Do Swipe ao Sintoma: por que chamar 77 % de “analfabetos digitais” é o espantalho perfeito
Olá, eu sou José Antônio Lucindo da Silva — e, no Mais Perto da Ignorância, duvido antes de deslizar. Prometeram‑nos um futuro de competências digitais, mas o que entregaram foi um diagnóstico apressado: se não acerta 10 de 14 cliques, você entrou para o clube dos “analfabetos”. Respire fundo; talvez o problema não esteja no seu polegar.
1 | O número que vibra, mas não explica
A manchete é sedutora: “Só um em cada quatro brasileiros tem altas habilidades digitais” (ESTADÃO, 2025). A fonte? O INAF, que desde 2001 mede analfabetismo funcional e agora incluiu três micro‑tarefas digitais: comprar tênis on‑line, inscrever‑se num evento, escolher um documentário num streaming e justificar a escolha no WhatsApp.
Pergunta que não cala: quem definiu que essas tarefas equivalem a “pleno desenvolvimento cidadão” numa economia de dados?
2 | Do clique ao recalque: Freud atravessa a timeline
No teste, a maioria tropeçou ao explicar por escrito o motivo da escolha do filme. Não é falha de dedo; é déficit de letramento. Freud chamaria de curto‑circuito no espaço de elaboração: o sujeito acessa a plataforma (princípio do prazer), mas não consegue transformar informação em argumento (princípio da realidade). A selfie vence o texto.
3 | Sociedade do cansaço: excesso que esvazia
Byung‑Chul Han denunciou a positividade tóxica da alta performance: corremos tanto que deixamos o desejo para trás. A estatística do INAF confirma essa exaustão cognitiva: conectados, porém descrentes no ato de pensar. Sem tempo de frustração não há aprendizado — só reatividade.

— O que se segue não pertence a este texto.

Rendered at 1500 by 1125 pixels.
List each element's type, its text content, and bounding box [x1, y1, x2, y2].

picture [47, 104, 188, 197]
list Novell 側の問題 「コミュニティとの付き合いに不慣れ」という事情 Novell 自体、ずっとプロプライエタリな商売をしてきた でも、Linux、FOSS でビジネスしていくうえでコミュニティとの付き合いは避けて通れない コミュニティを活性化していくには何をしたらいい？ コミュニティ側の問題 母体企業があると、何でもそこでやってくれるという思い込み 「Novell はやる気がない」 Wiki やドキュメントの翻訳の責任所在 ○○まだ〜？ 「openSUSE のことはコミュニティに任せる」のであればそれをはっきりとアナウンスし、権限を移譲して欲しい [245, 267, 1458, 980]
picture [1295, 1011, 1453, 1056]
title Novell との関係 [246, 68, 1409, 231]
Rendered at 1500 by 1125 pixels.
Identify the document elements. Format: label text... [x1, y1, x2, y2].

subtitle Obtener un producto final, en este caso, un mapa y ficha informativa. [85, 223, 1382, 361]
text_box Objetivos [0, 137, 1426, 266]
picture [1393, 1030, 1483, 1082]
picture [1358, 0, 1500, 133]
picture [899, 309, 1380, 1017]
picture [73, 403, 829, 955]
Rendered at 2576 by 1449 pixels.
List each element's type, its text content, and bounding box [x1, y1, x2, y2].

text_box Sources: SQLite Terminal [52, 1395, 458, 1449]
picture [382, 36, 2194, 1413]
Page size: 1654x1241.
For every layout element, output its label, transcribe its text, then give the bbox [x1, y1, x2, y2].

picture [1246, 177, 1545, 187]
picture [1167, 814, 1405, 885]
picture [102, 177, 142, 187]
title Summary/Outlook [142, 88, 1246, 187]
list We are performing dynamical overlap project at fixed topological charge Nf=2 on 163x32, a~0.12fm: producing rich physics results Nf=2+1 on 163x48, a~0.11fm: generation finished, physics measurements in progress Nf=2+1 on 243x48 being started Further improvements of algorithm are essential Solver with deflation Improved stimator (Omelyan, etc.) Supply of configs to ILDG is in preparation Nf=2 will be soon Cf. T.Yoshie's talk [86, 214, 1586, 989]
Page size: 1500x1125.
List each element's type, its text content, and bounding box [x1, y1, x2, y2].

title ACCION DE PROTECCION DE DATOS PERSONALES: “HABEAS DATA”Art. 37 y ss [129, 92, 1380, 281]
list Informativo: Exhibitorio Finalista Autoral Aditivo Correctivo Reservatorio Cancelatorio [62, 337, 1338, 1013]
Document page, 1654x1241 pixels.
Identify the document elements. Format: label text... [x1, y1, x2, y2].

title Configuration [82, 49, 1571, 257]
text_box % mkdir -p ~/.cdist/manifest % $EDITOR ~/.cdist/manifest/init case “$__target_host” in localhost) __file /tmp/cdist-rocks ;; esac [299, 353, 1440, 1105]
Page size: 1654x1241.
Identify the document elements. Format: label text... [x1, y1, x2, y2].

4 | Mercado 4.0, RH 5.0, cérebro paleolítico
Os RHs já pedem “fluência em IA” como se o ChatGPT tivesse nascido junto com o alfabeto. Harari alerta para a iminente “classe inútil”: gente deslocada porque não alimenta a máquina de dados. O rótulo “analfabeto digital” cumpre bem esse papel de seleção: desloca a falha estrutural (escola precária, banda larga desigual) para o indivíduo.
5 | O que realmente falta? Tempo e política de silêncio
- Ler devagar — textos longos, livros inteiros, não apenas notificações.
- Escrever e reescrever — justificar escolhas como no teste do INAF, mas com tutoria humana, não com emoji de aprovação instantânea.
- Errar e voltar — reinstalar a frustração que Freud dizia ser combustível de cultura.
Sem isso, colecionaremos certificados “ágeis” enquanto a insegurança epistemológica explode em ansiedade digital.
6 | Conclusão: o espantalho e o espelho
Rotular 77 % dos brasileiros de “analfabetos digitais” é eficaz para vender cursos‑relâmpago, mas inútil para construir cidadania. A verdadeira exclusão continua ancorada em séculos de escola esvaziada, bibliotecas trancadas e políticas que confundem acesso com competência. Enquanto não devolvermos tempo à mente — tempo de dúvida, pausa e elaboração — continuaremos a deslizar telas, sem tocar a experiência que vibra fora do feed.
Referências (em português)
- AÇÃO EDUCATIVA; CONHECIMENTO SOCIAL; FUNDAÇÃO ITAÚ. Indicador de Alfabetismo Funcional 2025 – Relatório Sintético. São Paulo, 2025.
- ESTADÃO. Só um em cada 4 brasileiros tem altas habilidades digitais; entenda como isso foi medido. São Paulo, 5 maio 2025.
- FREUD, Sigmund. O mal‑estar na civilização. Trad. José Paulo Netto. 3. ed. Rio de Janeiro: Imago, 2010.
- HAN, Byung‑Chul. A sociedade do cansaço. Trad. Enio Paulo Giachini. Petrópolis: Vozes, 2017.
- HARARI, Yuval Noah. Homo Deus: uma breve história do amanhã. Trad. Janaína Marcoantonio. São Paulo: Companhia das Letras, 2016.
- IBGE. PNAD Contínua TIC 2023: Acesso à internet e à televisão e posse de telefone móvel celular. Rio de Janeiro, 2024.
- UNESCO. Competências Digitais para Inclusão na América Latina. Brasília, 2024.
- WEF – Fórum Econômico Mundial. O Futuro dos Empregos 2025 – Edição em Português. Genebra, 2021.